Task statement
When the word "plain" shows up in a line of the records below, copy that line.

Content starts

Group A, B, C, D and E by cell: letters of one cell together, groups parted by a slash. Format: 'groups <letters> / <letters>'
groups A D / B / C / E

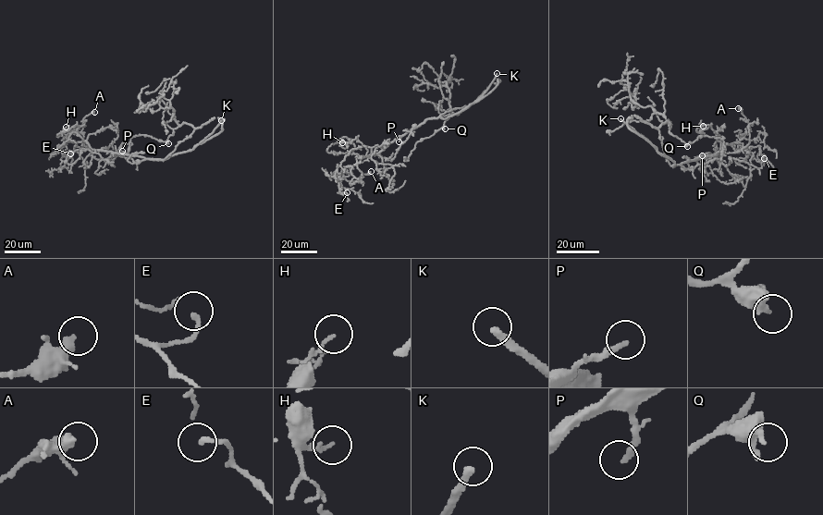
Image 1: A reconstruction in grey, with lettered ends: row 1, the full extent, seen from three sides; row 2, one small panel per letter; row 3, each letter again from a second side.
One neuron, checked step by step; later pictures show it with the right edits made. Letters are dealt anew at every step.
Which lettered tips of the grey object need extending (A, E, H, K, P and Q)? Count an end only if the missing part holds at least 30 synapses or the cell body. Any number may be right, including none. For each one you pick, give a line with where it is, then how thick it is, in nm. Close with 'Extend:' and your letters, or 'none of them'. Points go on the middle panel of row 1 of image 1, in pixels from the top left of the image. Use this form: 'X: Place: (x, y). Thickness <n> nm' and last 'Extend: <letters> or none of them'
K: Place: (497, 73). Thickness 300 nm
P: Place: (399, 141). Thickness 220 nm
Extend: K, P

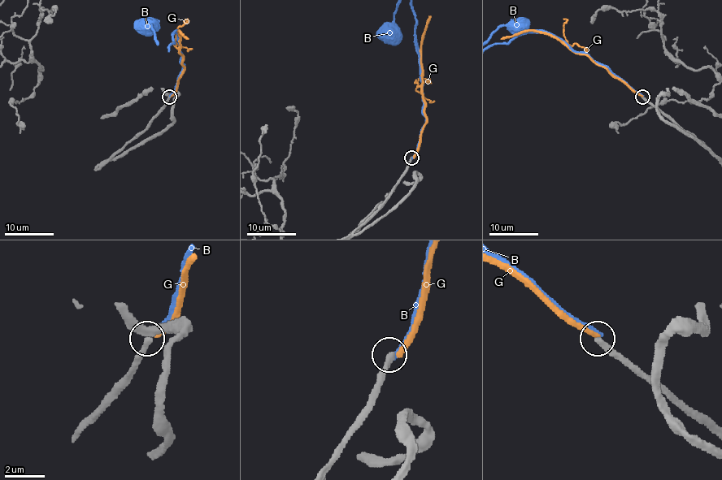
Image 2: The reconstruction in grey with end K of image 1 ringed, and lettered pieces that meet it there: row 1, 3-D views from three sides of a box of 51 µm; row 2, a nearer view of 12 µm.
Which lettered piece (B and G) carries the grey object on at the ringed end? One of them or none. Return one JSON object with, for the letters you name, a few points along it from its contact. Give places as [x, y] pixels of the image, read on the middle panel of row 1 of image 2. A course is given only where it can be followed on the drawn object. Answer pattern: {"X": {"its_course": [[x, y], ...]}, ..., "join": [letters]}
{"join": []}

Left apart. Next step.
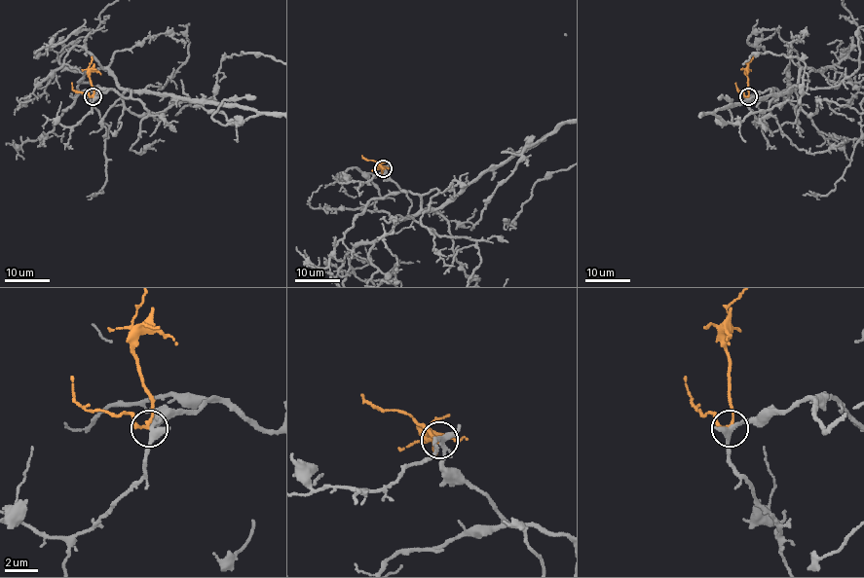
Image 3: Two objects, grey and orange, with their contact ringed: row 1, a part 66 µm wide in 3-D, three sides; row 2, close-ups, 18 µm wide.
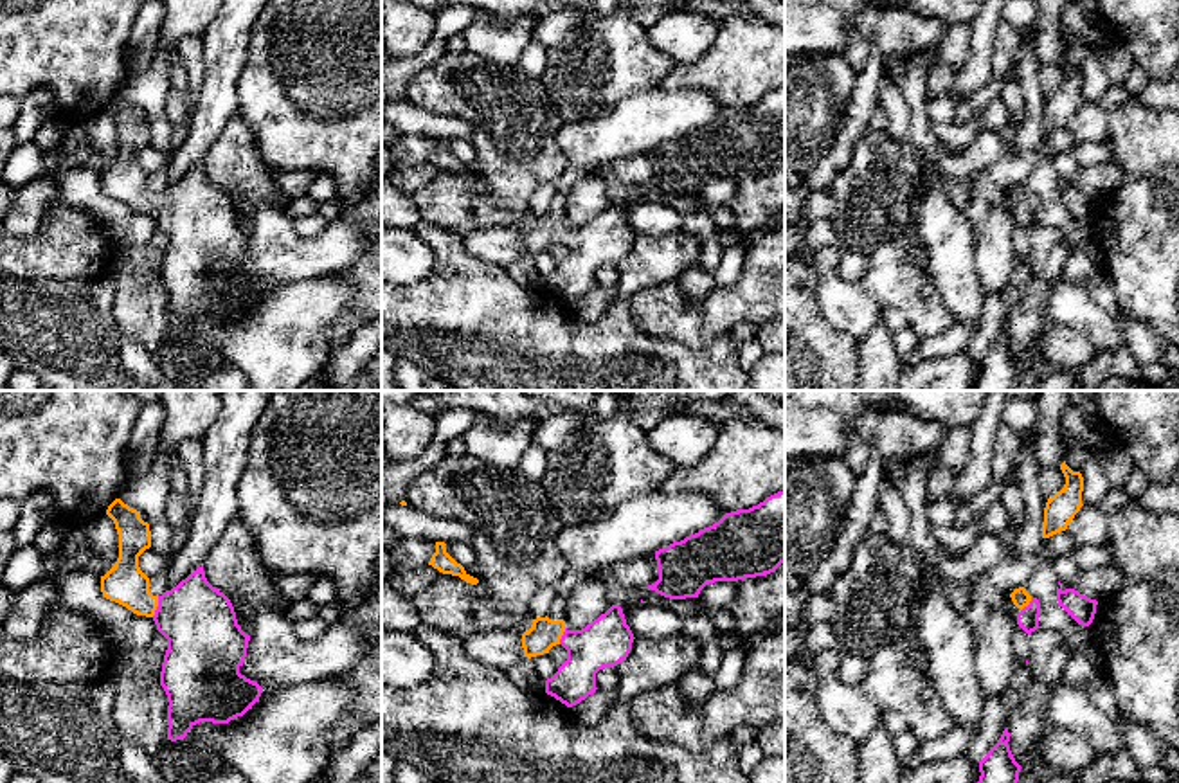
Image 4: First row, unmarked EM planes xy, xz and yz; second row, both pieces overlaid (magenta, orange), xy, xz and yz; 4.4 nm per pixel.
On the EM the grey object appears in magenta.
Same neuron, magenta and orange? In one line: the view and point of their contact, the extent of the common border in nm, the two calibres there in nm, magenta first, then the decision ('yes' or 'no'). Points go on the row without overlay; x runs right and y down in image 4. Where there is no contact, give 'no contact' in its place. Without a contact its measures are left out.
meets magenta in xy at (157, 204); contact 100 nm long; 320 nm thick on the magenta side, 190 nm on the other; yes

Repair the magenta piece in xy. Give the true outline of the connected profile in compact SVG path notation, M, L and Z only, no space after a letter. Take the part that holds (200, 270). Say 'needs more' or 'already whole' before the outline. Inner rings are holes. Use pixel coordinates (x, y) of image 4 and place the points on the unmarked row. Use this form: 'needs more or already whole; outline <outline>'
needs more; outline M115 95L106 112L119 131L119 155L101 173L101 189L137 212L151 214L167 236L160 283L167 292L167 337L176 338L200 319L229 320L243 313L263 284L239 270L250 232L238 221L230 196L214 185L203 162L162 193L149 189L139 153L151 144L140 108Z

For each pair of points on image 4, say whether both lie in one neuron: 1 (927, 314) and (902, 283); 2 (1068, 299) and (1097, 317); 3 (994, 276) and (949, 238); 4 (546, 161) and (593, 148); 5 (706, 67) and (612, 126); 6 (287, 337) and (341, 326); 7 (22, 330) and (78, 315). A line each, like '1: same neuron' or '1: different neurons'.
1: same neuron
2: same neuron
3: different neurons
4: different neurons
5: different neurons
6: different neurons
7: same neuron

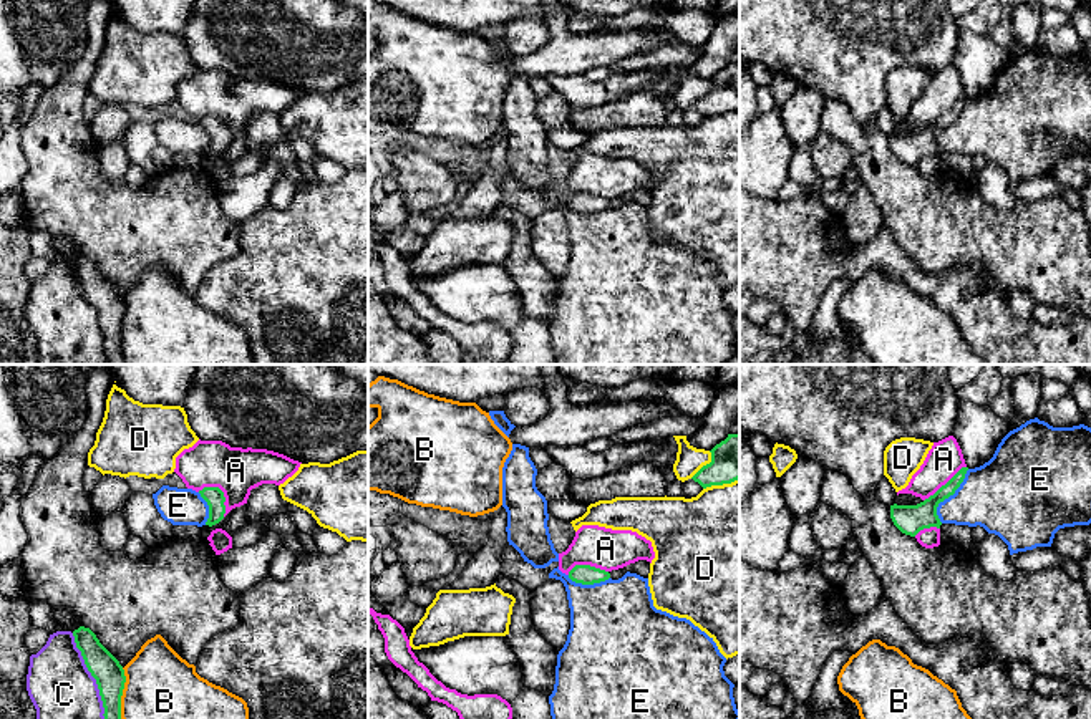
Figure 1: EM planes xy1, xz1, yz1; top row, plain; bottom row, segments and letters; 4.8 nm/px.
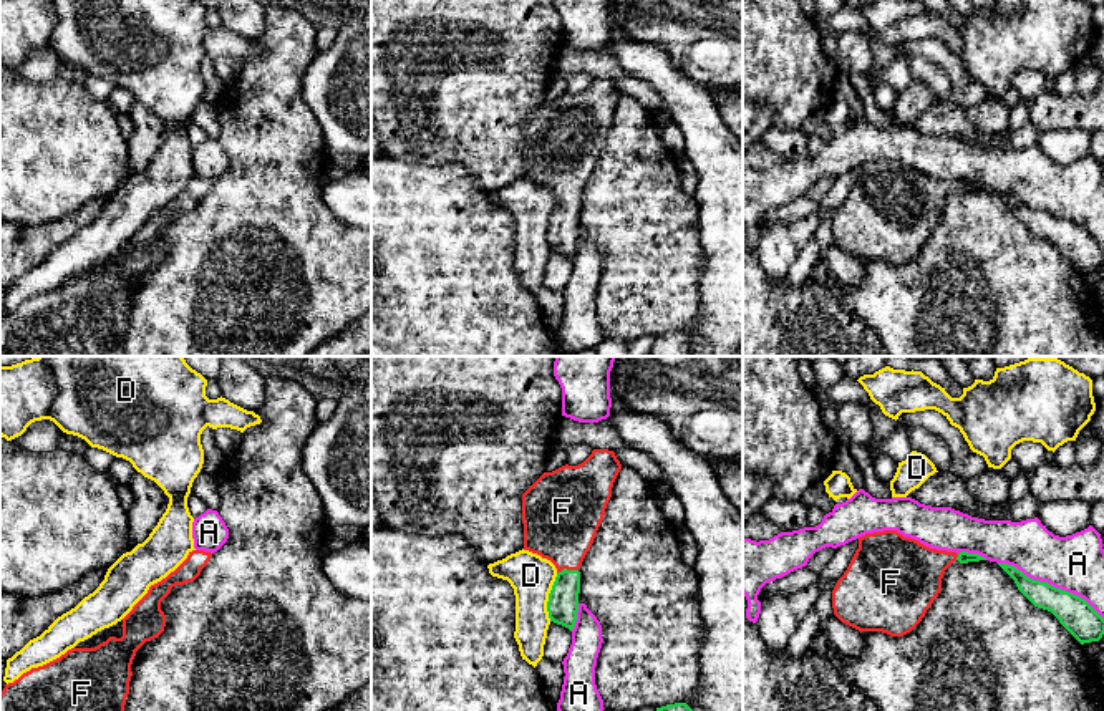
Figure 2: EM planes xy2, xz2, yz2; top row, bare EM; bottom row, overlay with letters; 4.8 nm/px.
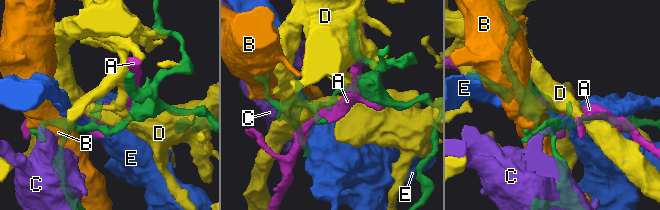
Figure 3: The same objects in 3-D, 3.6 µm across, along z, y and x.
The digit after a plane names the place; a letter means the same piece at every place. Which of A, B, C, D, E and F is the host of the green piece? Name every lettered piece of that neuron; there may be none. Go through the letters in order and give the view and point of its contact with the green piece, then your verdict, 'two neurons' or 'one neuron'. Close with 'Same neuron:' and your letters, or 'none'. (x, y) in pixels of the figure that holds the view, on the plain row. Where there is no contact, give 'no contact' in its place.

Content ends

Response area
Figure 1: EM planes xy1, xz1, yz1; top row, plain; bottom row, segments and letters; 4.8 nm/px.
The digit after a plane names the place; a letter means the same piece at every place. Which of A, B, C, D, E and F is the host of the green piece? Name every lettered piece of that neuron; there may be none. Go through the letters in order and give the view and point of its contact with the green piece, then your verdict, 'two neurons' or 'one neuron'. Close with 'Same neuron:' and your letters, or 'none'. (x, y) in pixels of the figure that holds the view, on the plain row. Where there is no contact, give 'no contact' in its place.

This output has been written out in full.